Wednesday, August 23, 2017

In Rhythm

Two two-year-olds were at the cast iron pump, accidentally taking turns, filling their containers, then dumping the water into the sand. They were using plastic jars that they were calling "cans," each holding about a cup or so of water. The turn taking was accidental because they weren't intentionally making space for one another, but had rather simply gotten into a mutual rhythm of pumping, dumping, and studying the results that left room for both of them to go about their similar business. There was a little jostling now and then, but they were mostly just peacefully playing the same game, side-by-side, while in sync.

Then one of them discovered a larger container, a red bucket that held at least twice as much water. Trading his "can" for the bucket ruined the rhythm, leaving the boy with the smaller container in the position of waiting, reluctantly, as the larger container was filled. There was some fussing, some insistence upon "mine," and the jostling began to look more like shoving.

There were several of us adults around and we chirped the usual things one says about taking turns and waiting and not shoving. Then the boy with the larger bucket, perhaps by way of putting space between himself and his rival, walked away from the pump to dump his water, which happened to be into a channel that had been carved out the day before by older kids making a proper "river."

The water flowed better here where the sand was more packed down, with one finger of it reaching all the way to the drop off between the upper and lower levels of our sand pit. I narrated its flow, "You made a river . . . It's flowing . . . I think it's going to make it all the way to the edge . . . It did! . . . You made a waterfall."

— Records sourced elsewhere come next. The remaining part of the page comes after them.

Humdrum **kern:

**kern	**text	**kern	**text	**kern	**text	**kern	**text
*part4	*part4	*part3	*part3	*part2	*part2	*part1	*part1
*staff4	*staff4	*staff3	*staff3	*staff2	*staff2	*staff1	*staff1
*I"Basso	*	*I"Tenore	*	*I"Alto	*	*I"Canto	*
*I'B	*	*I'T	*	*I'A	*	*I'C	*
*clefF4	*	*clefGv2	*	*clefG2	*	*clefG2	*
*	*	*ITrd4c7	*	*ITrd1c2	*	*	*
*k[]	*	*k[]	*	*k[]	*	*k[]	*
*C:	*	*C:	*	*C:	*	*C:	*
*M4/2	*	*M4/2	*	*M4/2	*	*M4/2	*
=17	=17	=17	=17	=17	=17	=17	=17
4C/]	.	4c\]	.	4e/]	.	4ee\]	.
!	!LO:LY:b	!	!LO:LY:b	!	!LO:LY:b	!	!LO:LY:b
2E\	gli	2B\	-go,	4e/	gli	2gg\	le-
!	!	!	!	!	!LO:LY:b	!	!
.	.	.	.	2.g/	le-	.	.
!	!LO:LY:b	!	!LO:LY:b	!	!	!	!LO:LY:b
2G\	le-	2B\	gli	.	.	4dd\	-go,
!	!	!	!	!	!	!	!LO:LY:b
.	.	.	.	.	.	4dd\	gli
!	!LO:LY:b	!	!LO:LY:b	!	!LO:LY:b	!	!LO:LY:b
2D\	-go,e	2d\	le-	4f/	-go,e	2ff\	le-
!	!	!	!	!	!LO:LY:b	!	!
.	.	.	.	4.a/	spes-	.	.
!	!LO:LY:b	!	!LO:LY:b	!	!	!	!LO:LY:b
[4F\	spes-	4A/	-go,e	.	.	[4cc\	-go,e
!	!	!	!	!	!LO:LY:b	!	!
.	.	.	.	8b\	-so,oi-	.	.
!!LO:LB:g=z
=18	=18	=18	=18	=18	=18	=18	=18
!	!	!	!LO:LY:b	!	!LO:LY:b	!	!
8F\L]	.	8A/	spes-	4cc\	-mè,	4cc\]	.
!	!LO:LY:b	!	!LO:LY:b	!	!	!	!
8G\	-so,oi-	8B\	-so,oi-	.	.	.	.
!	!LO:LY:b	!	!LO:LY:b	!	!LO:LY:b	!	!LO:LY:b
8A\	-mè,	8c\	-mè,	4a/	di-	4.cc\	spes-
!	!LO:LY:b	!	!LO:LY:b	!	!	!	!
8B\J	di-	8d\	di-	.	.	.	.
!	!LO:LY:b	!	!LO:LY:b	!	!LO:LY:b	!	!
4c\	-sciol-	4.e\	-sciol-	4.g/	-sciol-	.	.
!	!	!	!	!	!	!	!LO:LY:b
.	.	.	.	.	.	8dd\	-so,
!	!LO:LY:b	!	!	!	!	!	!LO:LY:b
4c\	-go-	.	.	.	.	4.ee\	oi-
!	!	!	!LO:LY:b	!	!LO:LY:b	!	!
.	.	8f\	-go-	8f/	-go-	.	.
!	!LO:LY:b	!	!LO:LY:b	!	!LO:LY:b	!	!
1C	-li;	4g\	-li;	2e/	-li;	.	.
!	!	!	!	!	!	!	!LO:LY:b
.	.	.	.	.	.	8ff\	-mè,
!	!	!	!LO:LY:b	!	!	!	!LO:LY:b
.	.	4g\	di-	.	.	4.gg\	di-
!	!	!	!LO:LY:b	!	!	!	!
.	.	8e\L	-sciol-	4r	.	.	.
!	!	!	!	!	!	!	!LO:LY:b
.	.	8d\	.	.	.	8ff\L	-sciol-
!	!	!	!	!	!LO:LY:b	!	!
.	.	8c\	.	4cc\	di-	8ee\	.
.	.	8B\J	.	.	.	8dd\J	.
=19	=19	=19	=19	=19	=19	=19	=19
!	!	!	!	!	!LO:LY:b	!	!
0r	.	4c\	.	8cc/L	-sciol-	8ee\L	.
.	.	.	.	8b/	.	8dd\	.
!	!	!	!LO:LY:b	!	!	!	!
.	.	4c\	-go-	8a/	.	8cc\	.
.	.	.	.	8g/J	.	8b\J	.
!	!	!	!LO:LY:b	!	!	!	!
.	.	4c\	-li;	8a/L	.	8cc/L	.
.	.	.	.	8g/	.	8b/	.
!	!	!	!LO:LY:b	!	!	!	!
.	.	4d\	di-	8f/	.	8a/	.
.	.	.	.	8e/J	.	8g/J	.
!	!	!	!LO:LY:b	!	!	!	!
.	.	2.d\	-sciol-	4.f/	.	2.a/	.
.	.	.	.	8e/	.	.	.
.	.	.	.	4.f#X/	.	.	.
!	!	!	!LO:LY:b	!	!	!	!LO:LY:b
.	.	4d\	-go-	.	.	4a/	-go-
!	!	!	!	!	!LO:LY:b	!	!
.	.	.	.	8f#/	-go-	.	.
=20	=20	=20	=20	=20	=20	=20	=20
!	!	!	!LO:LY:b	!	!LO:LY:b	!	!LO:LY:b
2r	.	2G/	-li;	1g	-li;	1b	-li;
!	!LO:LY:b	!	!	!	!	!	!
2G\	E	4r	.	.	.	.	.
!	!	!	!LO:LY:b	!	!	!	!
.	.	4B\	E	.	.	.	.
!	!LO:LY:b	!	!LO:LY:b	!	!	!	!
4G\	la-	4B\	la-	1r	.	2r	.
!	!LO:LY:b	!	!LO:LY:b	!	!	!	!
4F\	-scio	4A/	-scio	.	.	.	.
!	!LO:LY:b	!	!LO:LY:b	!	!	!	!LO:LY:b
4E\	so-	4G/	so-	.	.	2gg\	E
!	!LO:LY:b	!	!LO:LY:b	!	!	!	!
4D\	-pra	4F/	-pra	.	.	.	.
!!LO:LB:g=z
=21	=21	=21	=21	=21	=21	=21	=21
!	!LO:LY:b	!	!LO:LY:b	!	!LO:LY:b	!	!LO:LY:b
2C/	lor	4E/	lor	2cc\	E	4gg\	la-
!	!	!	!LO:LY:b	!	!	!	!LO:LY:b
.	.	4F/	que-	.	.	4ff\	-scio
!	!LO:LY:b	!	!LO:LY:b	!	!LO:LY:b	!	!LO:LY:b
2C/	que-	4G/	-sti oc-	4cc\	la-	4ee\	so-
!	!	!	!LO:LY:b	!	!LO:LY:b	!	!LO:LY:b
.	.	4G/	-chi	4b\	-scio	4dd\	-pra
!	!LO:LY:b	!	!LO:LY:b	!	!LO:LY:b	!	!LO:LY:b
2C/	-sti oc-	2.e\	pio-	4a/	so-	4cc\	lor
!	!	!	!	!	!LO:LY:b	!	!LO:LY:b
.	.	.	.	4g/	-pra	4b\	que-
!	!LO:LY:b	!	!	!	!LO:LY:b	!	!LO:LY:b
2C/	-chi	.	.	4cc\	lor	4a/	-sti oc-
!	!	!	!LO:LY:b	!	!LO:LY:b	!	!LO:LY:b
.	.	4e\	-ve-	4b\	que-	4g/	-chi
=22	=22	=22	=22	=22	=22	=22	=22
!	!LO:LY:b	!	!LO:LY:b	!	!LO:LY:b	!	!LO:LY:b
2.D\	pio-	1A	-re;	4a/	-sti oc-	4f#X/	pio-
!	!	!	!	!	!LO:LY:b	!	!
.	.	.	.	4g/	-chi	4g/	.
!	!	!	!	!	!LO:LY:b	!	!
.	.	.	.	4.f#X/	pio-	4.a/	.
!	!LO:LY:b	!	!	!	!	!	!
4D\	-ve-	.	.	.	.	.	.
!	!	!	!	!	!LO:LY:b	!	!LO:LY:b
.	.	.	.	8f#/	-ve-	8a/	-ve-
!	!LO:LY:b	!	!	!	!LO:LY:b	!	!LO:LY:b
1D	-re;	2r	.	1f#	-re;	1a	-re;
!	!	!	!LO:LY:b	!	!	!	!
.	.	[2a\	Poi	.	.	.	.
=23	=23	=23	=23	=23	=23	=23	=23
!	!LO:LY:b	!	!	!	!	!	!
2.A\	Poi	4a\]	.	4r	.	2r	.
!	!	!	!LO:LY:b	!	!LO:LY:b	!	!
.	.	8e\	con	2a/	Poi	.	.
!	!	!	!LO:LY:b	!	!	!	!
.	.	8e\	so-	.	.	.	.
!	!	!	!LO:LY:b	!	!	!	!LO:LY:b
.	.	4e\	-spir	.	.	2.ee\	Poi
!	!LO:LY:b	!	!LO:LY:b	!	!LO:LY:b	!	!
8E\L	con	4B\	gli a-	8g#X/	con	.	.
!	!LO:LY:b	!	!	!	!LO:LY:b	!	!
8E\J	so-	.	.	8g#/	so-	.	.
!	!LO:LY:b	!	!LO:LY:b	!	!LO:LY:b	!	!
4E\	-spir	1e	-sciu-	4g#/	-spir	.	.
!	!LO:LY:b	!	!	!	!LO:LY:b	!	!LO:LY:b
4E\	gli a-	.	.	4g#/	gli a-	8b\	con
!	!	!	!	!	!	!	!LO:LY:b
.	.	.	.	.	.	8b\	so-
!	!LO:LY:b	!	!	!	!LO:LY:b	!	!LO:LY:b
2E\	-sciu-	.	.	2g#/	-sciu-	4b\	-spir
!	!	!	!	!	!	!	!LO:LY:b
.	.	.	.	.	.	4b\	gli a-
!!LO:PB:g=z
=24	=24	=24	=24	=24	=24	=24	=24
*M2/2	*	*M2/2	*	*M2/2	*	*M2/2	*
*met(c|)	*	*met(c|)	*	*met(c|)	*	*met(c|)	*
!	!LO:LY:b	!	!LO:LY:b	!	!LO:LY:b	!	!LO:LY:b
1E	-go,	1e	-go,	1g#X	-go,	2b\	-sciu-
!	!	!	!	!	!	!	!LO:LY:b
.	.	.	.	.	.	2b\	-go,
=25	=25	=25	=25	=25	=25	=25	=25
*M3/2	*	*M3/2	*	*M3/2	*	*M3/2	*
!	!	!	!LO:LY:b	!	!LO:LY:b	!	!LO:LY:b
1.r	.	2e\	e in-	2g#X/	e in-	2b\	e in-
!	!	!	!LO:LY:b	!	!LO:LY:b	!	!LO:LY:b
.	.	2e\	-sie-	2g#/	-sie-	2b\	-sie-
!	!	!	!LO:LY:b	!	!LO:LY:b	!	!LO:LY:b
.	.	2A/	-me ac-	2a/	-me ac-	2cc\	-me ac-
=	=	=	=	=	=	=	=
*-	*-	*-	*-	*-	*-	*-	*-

Meanwhile, his companion had been filling his smaller container at the pump. He said, "I'm going to make a river too." With that, he dumped his smaller volume of water into the sand at his feet, which didn't flow at all, but rather simple absorbed into the sand, just as it had done every other time he had tried it.

The cycle of play then came back around. The boy with the smaller container watched as the other boy filled his bucket, there was no fussing about the wait this time, because now he was making a study. He continue to watch as the other boy carefully carried his bucket to the old "river bed" to dump it. This time he narrated what he saw, "River . . . Waterfall!"

With that, he dropped his small container, exchanging it for a larger one. He waited for his turn. He filled the bucket, then carried it to the proper place where he dumped it. The water flowed into a waterfall. He watched until the water was no longer flowing, then returned to the pump where the other boy, the boy from whom he had learned how to do it, was just finishing filling his own bucket, and the rhythm, for the time being, was restored.